A publicação ainda detalha os recursos disponíveis para fundos, como é o caso do Fundersul (Fundo de Desenvolvimento do Sistema Rodoviário de Mato Grosso do Sul), que terá R$ 1.040.942.400 disponíveis para serem investidos este ano.
O texto autoriza o titular da Sefaz a fazer ajustes na programação orçamentária e financeira diretamente no SPF (Sistema de Planejamento e Finanças), de acordo com o comportamento real da arrecadação e com eventuais créditos adicionais aprovados durante o ano.
Segundo o decreto, a programação poderá ser alterada ao longo de 2026, caso a arrecadação não seja suficiente para cumprir as metas fiscais. Esse bloqueio deverá ser feito através de ato do chefe do Executivo até 30 dias após cada bimestre em que for constatada a queda de receita, seguindo critérios já definidos na LDO (Lei de diretrizes orçamentárias).

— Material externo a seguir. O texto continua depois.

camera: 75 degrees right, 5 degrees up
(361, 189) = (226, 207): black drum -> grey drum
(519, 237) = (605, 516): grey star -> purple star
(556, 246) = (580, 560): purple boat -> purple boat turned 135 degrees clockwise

A medida de controle em tempo real vem após cortes de gastos do Executivo Estadual iniciados em agosto do ano passado. Os cofres estaduais sentiram a queda na arrecadação após a redução da importação de gás natural boliviano, que rendia elevado ICMS (Imposto sobre Circulação de Mercadorias e Serviços), chegando a responder por até um terço da receita do tributo.
Para evitar desequilíbrio financeiro e preservar a capacidade de investimento, estimada em R$ 2,5 bilhões anuais, o governo determinou cortes em contratos, limitação de despesas com diárias, passagens, horas extras, eventos e suspensão de aquisições de bens permanentes, como veículos.